>>>>

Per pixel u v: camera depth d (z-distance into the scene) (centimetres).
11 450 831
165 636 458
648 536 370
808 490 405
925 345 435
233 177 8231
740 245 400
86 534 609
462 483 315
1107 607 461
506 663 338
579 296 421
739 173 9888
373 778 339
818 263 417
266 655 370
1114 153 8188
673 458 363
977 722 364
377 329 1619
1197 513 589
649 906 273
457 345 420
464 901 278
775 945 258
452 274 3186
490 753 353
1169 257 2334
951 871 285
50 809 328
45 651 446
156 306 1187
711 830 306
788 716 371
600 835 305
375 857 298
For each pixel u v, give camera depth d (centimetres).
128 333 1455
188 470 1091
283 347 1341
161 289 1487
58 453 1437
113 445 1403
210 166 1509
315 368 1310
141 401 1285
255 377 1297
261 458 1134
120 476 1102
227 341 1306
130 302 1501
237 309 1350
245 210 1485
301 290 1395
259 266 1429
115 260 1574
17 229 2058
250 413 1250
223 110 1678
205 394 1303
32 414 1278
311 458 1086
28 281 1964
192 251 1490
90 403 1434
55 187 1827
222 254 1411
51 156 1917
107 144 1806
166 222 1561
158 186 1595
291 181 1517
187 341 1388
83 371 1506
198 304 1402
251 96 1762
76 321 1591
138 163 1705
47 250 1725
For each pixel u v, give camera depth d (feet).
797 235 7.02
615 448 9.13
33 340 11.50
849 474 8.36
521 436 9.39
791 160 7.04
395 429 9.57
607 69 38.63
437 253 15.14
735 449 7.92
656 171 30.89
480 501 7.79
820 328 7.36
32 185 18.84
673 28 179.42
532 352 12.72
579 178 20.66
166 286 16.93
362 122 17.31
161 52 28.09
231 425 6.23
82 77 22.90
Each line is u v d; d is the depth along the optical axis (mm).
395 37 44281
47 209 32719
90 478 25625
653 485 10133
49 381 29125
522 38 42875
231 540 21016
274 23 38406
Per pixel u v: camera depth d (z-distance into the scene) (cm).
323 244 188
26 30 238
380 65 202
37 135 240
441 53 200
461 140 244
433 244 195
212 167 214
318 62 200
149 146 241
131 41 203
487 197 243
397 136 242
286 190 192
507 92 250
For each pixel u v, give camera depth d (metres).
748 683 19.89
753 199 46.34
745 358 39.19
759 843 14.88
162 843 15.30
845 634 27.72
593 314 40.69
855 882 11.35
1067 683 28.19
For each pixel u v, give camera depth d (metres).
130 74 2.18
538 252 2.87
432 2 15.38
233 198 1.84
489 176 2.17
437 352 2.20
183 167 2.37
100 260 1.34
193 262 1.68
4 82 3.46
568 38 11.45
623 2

<<<<

--- Task directions ---
Write out the material above exactly and in full.

--- Reply ---
Per pixel u v: camera depth d (z-distance into the scene) (centimetres).
11 450 831
165 636 458
648 536 370
808 490 405
925 345 435
233 177 8231
740 245 400
86 534 609
462 483 315
1107 607 461
506 663 338
579 296 421
739 173 9888
373 778 339
818 263 417
266 655 370
1114 153 8188
673 458 363
977 722 364
377 329 1619
1197 513 589
649 906 273
457 345 420
464 901 278
775 945 258
452 274 3186
490 753 353
1169 257 2334
951 871 285
50 809 328
45 651 446
156 306 1187
711 830 306
788 716 371
600 835 305
375 857 298
For each pixel u v, give camera depth d (centimetres).
128 333 1455
188 470 1091
283 347 1341
161 289 1487
58 453 1437
113 445 1403
210 166 1509
315 368 1310
141 401 1285
255 377 1297
261 458 1134
120 476 1102
227 341 1306
130 302 1501
237 309 1350
245 210 1485
301 290 1395
259 266 1429
115 260 1574
17 229 2058
250 413 1250
223 110 1678
205 394 1303
32 414 1278
311 458 1086
28 281 1964
192 251 1490
90 403 1434
55 187 1827
222 254 1411
51 156 1917
107 144 1806
166 222 1561
158 186 1595
291 181 1517
187 341 1388
83 371 1506
198 304 1402
251 96 1762
76 321 1591
138 163 1705
47 250 1725
For each pixel u v, give camera depth d (feet).
797 235 7.02
615 448 9.13
33 340 11.50
849 474 8.36
521 436 9.39
791 160 7.04
395 429 9.57
607 69 38.63
437 253 15.14
735 449 7.92
656 171 30.89
480 501 7.79
820 328 7.36
32 185 18.84
673 28 179.42
532 352 12.72
579 178 20.66
166 286 16.93
362 122 17.31
161 52 28.09
231 425 6.23
82 77 22.90
Each line is u v d; d is the depth along the optical axis (mm).
395 37 44281
47 209 32719
90 478 25625
653 485 10133
49 381 29125
522 38 42875
231 540 21016
274 23 38406
Per pixel u v: camera depth d (z-distance into the scene) (cm).
323 244 188
26 30 238
380 65 202
37 135 240
441 53 200
461 140 244
433 244 195
212 167 214
318 62 200
149 146 241
131 41 203
487 197 243
397 136 242
286 190 192
507 92 250
For each pixel u v, give camera depth d (metres).
748 683 19.89
753 199 46.34
745 358 39.19
759 843 14.88
162 843 15.30
845 634 27.72
593 314 40.69
855 882 11.35
1067 683 28.19
For each pixel u v, give camera depth d (metres).
130 74 2.18
538 252 2.87
432 2 15.38
233 198 1.84
489 176 2.17
437 352 2.20
183 167 2.37
100 260 1.34
193 262 1.68
4 82 3.46
568 38 11.45
623 2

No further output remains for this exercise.